Online and digital technology is increasingly pervasive, affecting all aspects of our lives in many ways, changing the way we buy, the way we access information on the move and the way we communicate with each other and with businesses.
Recent evidence suggests the rise of the ‘multi-channel’ consumer has led to a dramatic and strategic shift in their expectations and a more demanding customer, in what we are terming the emergence of the ‘now culture’.
In 2003 the proportion of people who were angry about service stood at 15%, rising to 17% by 2006 before accelerating sharply in the last five years to 27%. This major new project will explain how to engage customers more effectively in a technology-driven, multi-channel world.
Today and in the future, brand perception is set and influenced through many different moments of truth. The complex array of communication channels continues to accelerate, driving down costs but also increasing the complexity of management. Every contact (service or marketing) influences customer perception. This project will define the contacts which have the most impact and the greatest Return On Investment (ROI).
All funding partners can input into the objectives and design of the research.
1. Understand how communication channels are used by customers. The study will consider marketing communications and customer service interactions. By channel we mean email, post, telephone, social media, web chat, print and text.
2. Explain which media channels are the most influential in building brand perception.
· Do certain marketing channels create more trust in a brand than others?

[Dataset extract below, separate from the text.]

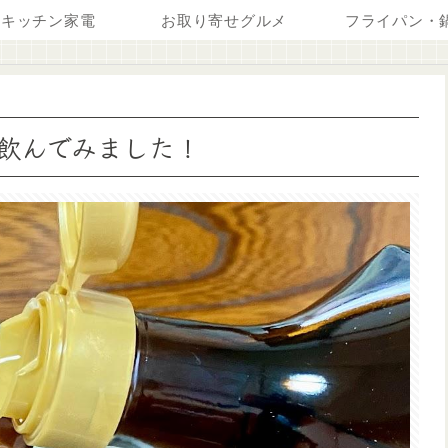
キッチン家電
お取り寄せグルメ
フライパン・
て飲んでみました！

Are some channels better at engaging certain groups of customers than others?
· What is the optimum mix of marketing channels for generating the highest brand engagement with each group of customers?
3. Understand how customers use channels for communicating with companies for customer service interactions.
· To what extent are customers ‘channel agnostic’ or are they tied to particular channels? Do they really have a ‘preference’ for using a specific channel?
· Explain how different groups of consumers use channels. Are there some consumers who use fewer channels than others? Who are the ‘single channel’ users and the ‘multi-channel’ users?
· Understand the emotional influence that each type of service interaction has on brand perception.
· Help organisations understand how to measure ROI on interaction management, comparing brand engagement for each channel, rather than purely cost.
4. Create a new consumer segmentation based on channel behaviour and preferences.
5. How do customers preferences for using channels change, depending on circumstances, situation or sector?
6. How is channel behaviour likely to change in the future? What are the implications for organisations? How will it impact structure, training, systems and costs?